If you’ve ever wasted an hour of your life swiping left on a dating app or made unusually long (and not unpleasant) eye contact with someone in a café, only to walk out with your grande coffee and never see them again, you may agree that the modern dating scene is tricky. In fact, millennials really do suck at dating.
Going out and meeting people, not to mention garnering up the courage to actually say “hey, I like you, let’s go out” has always been tough. Millennials, however, are especially bad at it (So if you thought you were alone in that struggle here’s the good news- you’re not). But why is our generation so bad at building connections and engaging with the people around them?
Well, there are a number of answers to that question, some of which are explored in this short, but marvellous, video by the Atlantic.
According to the Atlantic video, young people today have become extremely “stranger averse” due to having grown up with “stranger danger” campaigns in the 80s and 90s. Parents taught their children not to talk to strangers and the message stuck. This is great when you want to avoid getting abducted, but not wonderful if you’re out in the world as a human adult and looking for a mate. As if that wasn’t enough, we all look extremely unapproachable with our AirPods in, and our eyes glued to our collection of devices (Nobody wants to be that person who interrupts and does the “please take your earphones out” mime. you know the one). In the words of Ashley Fetters, staff writer at the Atlantic, “meet-cutes are hard when nobody wants to talk to strangers”.

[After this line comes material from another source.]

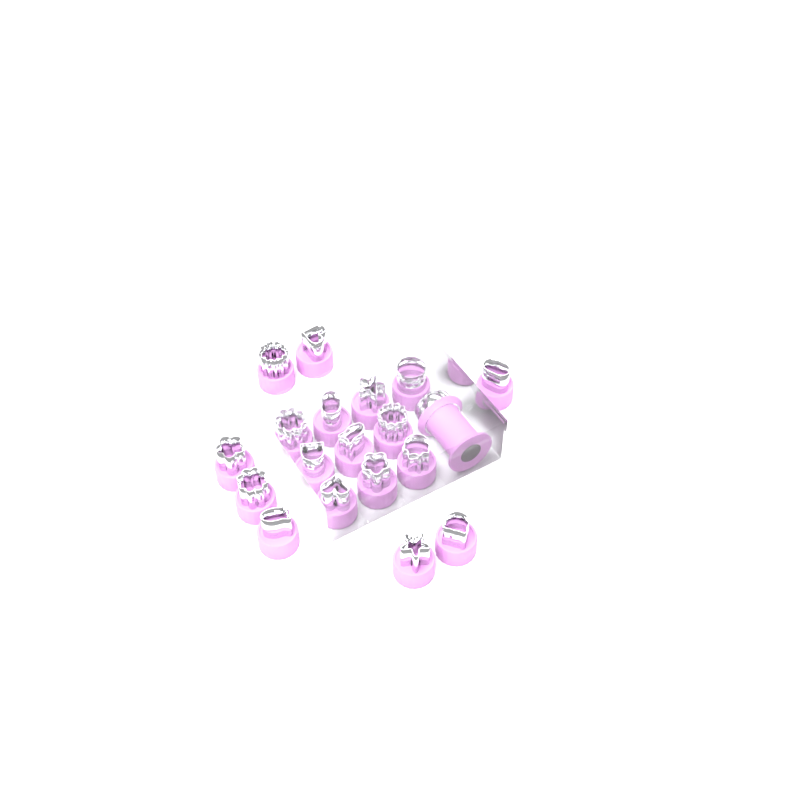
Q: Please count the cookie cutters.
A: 18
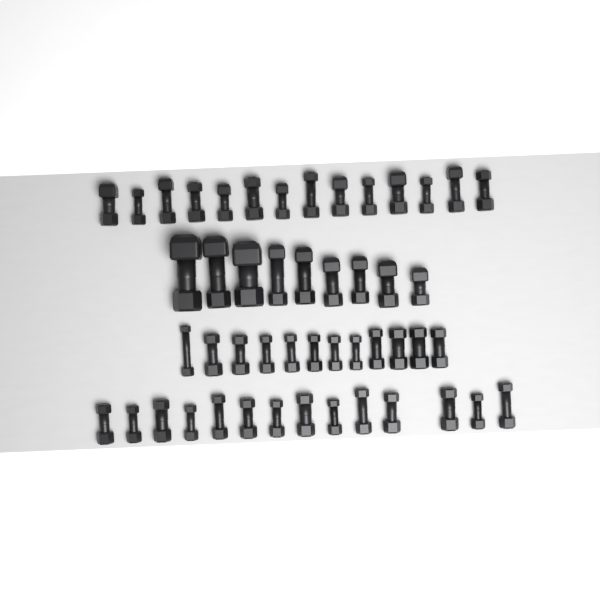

In fact, talking to strangers has become so undesirable that many of the interactions people previously had with strangers have become digital and automated (think robotic customer service phone lines, and the self-checkout at the supermarket). We can avoid going out and being in a restaurant full of strangers (and potential soulmates?) thanks to the rise of food delivery apps like Uber Eats. And let’s be real, the chances of your Uber Eats delivery person being The One are, statistically, quite slim. Long story short, according to Fetters, less exposure to new people means less chatting to strangers, which translates as less flirting with said strangers.
Another idea explored in the video is that, with the popularity of applications like Tinder, Hinge and Bumble, the entire dating experience is disconnected from the rest of our social experiences. As Elisabeth Sherman writes for Rolling Stone, “online dating seems to have further complicated the already mysterious process of falling in love”.
Communication is based largely on texts and not on real-time, face-to-face conversation. On top of that, there’s added pressure to live up to the outgoing (and not broke) version of ourselves from our social media profiles when we do encounter the people we chat to in the real world.
When we text the cutie we met online, it’s easy to craft witty responses and showcase our best selves. We can spend hours pondering the perfect caption to go along with the photo we got our dad to take fifty times before he got it just right, and nobody will know. It can therefore induce a fair bit of anxiety when the afore-mentioned cutie is standing before us and smelling really good, and expecting us to say something clever and funny (and horrifyingly unscripted) a la all our neatly composed Instagram captions.
It can therefore get awkward trying to live up to our online doppelgangers. According to Sherman “most Millennials project an outgoing version of [themselves] on social media that [they’re] too cautious to actually live out in reality” because they’re afraid of getting hurt emotionally or, as mentioned previously, abducted by a stranger with an unmarked van. We all want to look like we’re confident and outgoing, but many of us are too afraid to really put ourselves out there, especially if it means maintaining conversation with the person next to us on the train or in the line at the supermarket.
Not only that, but dating apps and social media have created a culture of belief that there’s always something better out there. This chronic dissatisfaction extends from travel destinations, to fashion, and of course to our relationships. Regardless of the wonderful person standing next to us, our real soul mate may be just another right swipe away (or perhaps delivering our next Uber Eats order).
It’s therefore easier than ever before for young, single people to opt-out of having in-person social experiences, and this may be harming the way we do act when we’re trying to create new relationships in the real world. This doesn’t mean that we don’t want to create meaningful bonds with others, it just means that we have to find ways of figuring it out, and this is a struggle that generations before us, and generations after us don’t have.
Sherman explains that millennials are in an in-between space that is hard to navigate. “The generation ahead us is fluent in technology; those now-teenagers were raised on it. But Millennials live in two worlds: one that didn’t need the Internet to fall in love, and one that almost requires it”. Straddling these two worlds is an uncomfortable balancing act which, predictably, involves a lot of awkward silences and lame jokes, as well as snapchat filters and sentences comprised of only emojis.
The Millennial dating landscape is an awkward space, but then again, dating has always been awkward. I guarantee your parents and grandparents have bad date stories and dad-joke moments too.
It’s not all gloom and doom for us, though. We are now more likely than ever to date across racial, ethnic, or religious groups. The challenge now is just to put ourselves out there, honestly, openly and in person, the way the boomers had to do it. It just so happens that now we have more options and more efficient ways to keep in touch once we have approached that person in the café.
And THAT, my fellow Millennial singles, is very exciting.